How we cite our quotes: Citations follow this format: (Chapter.Section.Paragraph). Within each chapter you will find unnumbered sections. These sections are separated by asterisks; in our citations, we’ve numbered these sections for simplicity’s sake.
Quote #1
The fellows all were silent. Stephen stood among them, afraid to speak, listening. A faint sickness of awe made him feel weak. How could they have done that? He thought of the dark silent sacristy. There were dark wooden presses there where the crimped surplices lay quietly folded. It was not the chapel but still you had to speak under your breath. It was a holy place. (1.4.8)
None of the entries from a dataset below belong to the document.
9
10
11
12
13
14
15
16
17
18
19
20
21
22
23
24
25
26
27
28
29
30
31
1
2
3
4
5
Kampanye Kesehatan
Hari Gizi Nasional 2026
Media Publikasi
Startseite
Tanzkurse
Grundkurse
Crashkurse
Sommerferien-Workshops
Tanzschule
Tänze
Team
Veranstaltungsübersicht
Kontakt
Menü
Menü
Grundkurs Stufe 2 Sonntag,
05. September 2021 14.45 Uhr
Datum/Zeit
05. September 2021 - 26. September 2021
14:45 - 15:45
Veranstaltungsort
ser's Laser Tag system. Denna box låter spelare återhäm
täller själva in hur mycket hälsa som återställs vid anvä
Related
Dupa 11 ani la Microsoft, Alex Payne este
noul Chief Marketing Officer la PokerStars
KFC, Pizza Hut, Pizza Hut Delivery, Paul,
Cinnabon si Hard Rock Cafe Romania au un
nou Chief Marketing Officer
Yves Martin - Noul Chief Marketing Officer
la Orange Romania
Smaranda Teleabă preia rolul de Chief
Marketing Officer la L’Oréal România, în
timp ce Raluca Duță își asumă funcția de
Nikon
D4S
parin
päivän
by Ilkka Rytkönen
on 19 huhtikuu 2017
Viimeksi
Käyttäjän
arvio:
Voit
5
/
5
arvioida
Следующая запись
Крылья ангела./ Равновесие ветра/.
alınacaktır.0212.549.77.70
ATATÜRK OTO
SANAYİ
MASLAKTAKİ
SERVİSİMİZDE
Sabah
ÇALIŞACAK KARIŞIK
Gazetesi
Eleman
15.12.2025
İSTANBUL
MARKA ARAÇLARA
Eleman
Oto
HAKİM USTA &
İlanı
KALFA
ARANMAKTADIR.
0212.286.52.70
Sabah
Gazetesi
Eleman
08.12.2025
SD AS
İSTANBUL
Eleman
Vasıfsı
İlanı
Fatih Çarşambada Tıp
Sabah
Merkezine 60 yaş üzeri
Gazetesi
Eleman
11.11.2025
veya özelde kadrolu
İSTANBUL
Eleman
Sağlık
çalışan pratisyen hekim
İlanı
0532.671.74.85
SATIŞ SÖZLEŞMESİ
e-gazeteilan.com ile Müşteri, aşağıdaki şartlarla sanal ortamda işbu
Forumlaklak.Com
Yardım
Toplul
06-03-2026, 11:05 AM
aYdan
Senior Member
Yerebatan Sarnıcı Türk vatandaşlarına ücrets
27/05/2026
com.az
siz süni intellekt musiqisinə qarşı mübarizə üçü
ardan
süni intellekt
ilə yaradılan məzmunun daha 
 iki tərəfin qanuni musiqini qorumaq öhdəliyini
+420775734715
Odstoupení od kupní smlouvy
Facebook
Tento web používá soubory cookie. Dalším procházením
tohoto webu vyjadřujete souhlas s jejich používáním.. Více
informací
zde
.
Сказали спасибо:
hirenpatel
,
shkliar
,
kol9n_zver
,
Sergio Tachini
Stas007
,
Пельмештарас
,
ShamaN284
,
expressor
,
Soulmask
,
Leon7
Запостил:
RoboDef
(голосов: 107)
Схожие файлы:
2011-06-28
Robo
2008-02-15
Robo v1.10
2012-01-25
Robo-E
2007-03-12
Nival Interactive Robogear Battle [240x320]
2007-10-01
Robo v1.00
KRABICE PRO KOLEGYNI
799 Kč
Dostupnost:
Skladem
Stephen and the other boys are discussing a mysterious crime some older students committed. After Wells suggests that they stole the altar wine and drank it, Stephen is horrified. This is his first encounter with sin, and it is inconceivable to him.
Quote #2
Wells had said that they had drunk some of the altar wine out of the press in the sacristy and that it had been found out who had done it by the smell. […] That must have been a terrible sin, to go in there quietly at night, to open the dark press and steal the flashing gold thing into which God was put on the altar in the middle of flowers and candles at benediction while the incense went up in clouds at both sides as the fellow swung the censer and Dominic Kelly sang the first part by himself in the choir. But God was not in it of course when they stole it. But still it was a strange and a great sin even to touch it. He thought of it with deep awe; a terrible and strange sin: it thrilled him to think of it in the silence when the pens scraped lightly. But to drink the altar wine out of the press and be found out by the smell was a sin too: but it was not terrible and strange. (1.4.34)
Now Stephen’s thoughts get more complicated; he understands that some sins are worse than others, but he can’t come up with precise reasons why this should be so.
Quote #3
Was that a sin for Father Arnall to be in a wax or was he allowed to get into a wax when the boys were idle because that made them study better or was he only letting on to be in a wax? It was because he was allowed, because a priest would know what a sin was and would not do it. But if he did it one time by mistake what would he do to go to confession? Perhaps he would go to confession to the minister. And if the minister did it he would go to the rector: and the rector to the provincial: and the provincial to the general of the Jesuits. (1.4.38)
This is an interesting and provocative thought for someone of any age: what do priests do when they sin? Who do they confess to? And ultimately, who decides what is a sin and what is not?